Etki: Göremezsen. O şey görünmez olur. İnsanlar eğer bir şey gözlerinin önünde görünmüyorsa, onun var olmadığına inanırlar. ‘Onlar kördür.’ Evet, ‘onlar cahil.’

O zaman göster onlara.

Cehaletleri yüzünden ne kadar çok hayatın öldüğünü, onlara canlı bir şekilde gösterin. Bu dünyada akan masum kanı kadar, gökyüzü isteyerek kırmızı yağmur yağdıracaktır.

※ Ancak, sadece sizin şahit olduğunuz kan yağmura dönüşecektir.

Alev İmparatoru Yoo Soo-Ha 10. kattaki sahneyi tam anlamıyla paramparça etmiş olmalı.

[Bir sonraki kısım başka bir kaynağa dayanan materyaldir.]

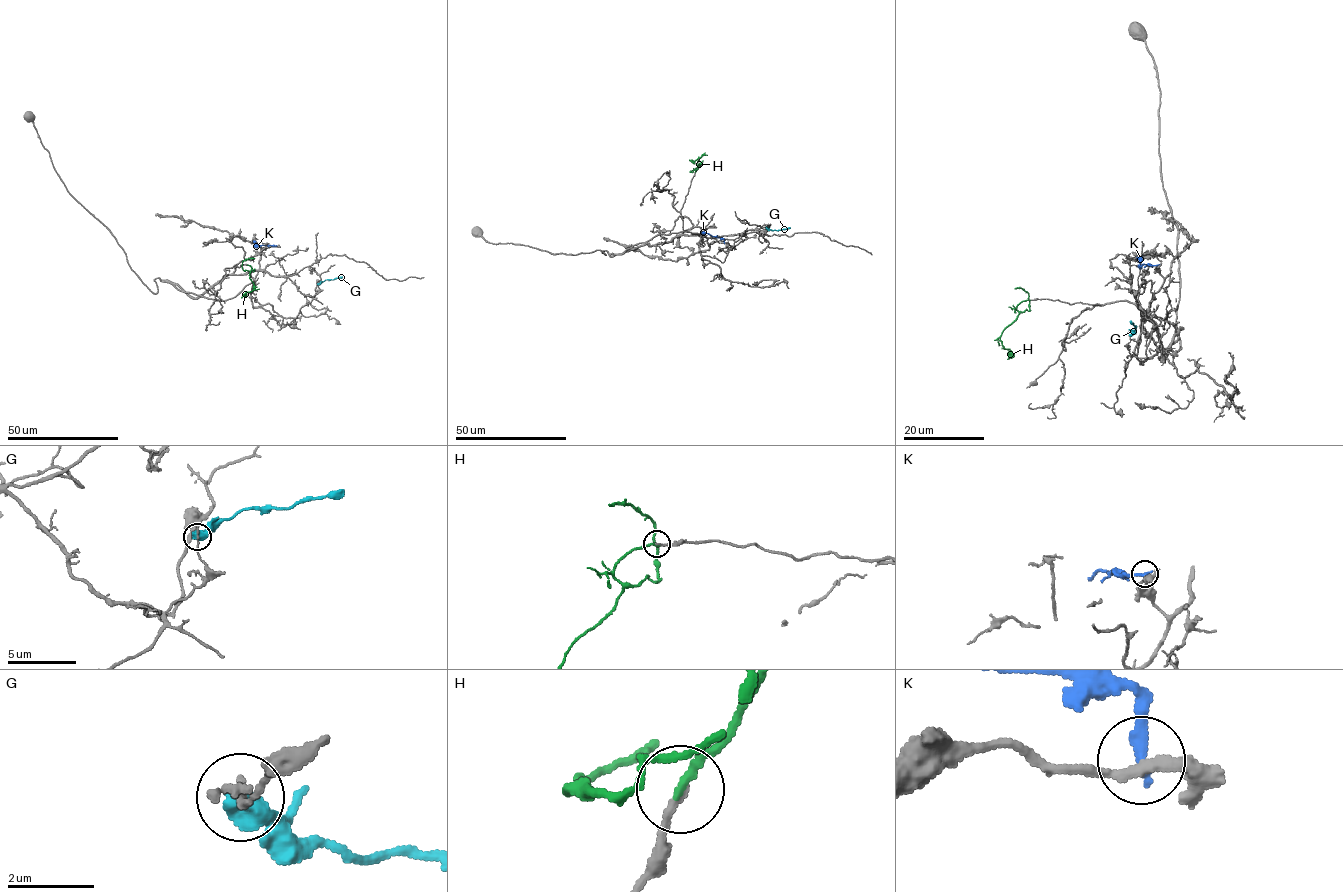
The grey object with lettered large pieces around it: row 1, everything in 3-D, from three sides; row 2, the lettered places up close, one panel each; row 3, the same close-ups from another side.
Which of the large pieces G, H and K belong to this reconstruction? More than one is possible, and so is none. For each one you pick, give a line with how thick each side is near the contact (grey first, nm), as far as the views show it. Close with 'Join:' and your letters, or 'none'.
H: Thickness 150 nm (grey) against 170 nm
Join: H

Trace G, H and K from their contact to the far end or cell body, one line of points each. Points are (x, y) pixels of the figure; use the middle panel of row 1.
G: (766, 227), (774, 230), (790, 227)
H: (695, 172), (701, 155), (694, 161), (689, 159)
K: (724, 242), (723, 238), (701, 234)

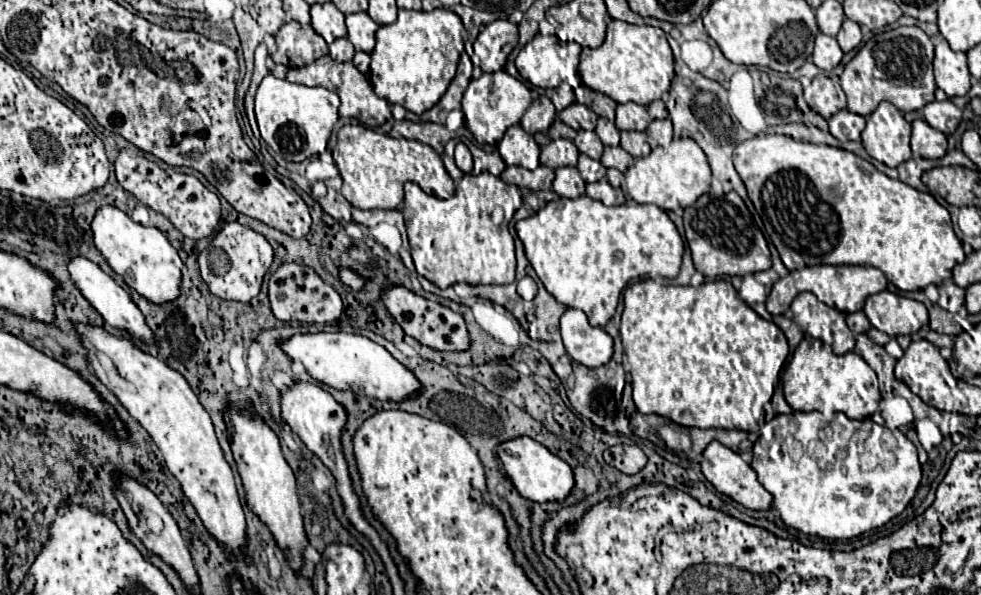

Tamamlamak anlamında değil, kelimenin tam anlamıyla yıkıp dökmüş olmalı. Bebeklerin kızgınlığı, kini ve nefreti - hepsini görmezden gelmiş ve her şeyi paramparça etmiş olmalı.

Kule bunu üzücü bulmadı mı?

Belki de hayal kırıklığına uğramıştır?

“Sıradaki beceri nedir?”

-İşte burada.

Kılıç İmparatoru cevap verdi.

[Ağlayan Bir Kalbin Yankıları]

Derecelendirme: A+

Etki: Duygularınız auranızı besler ve güçlendirir. Duygu ne kadar güçlüyse, auranız da o kadar tepki verir. İntikam. Nefret. Keder. Doğası ne olursa olsun tüm duygular alevleri tutuşturacaktır.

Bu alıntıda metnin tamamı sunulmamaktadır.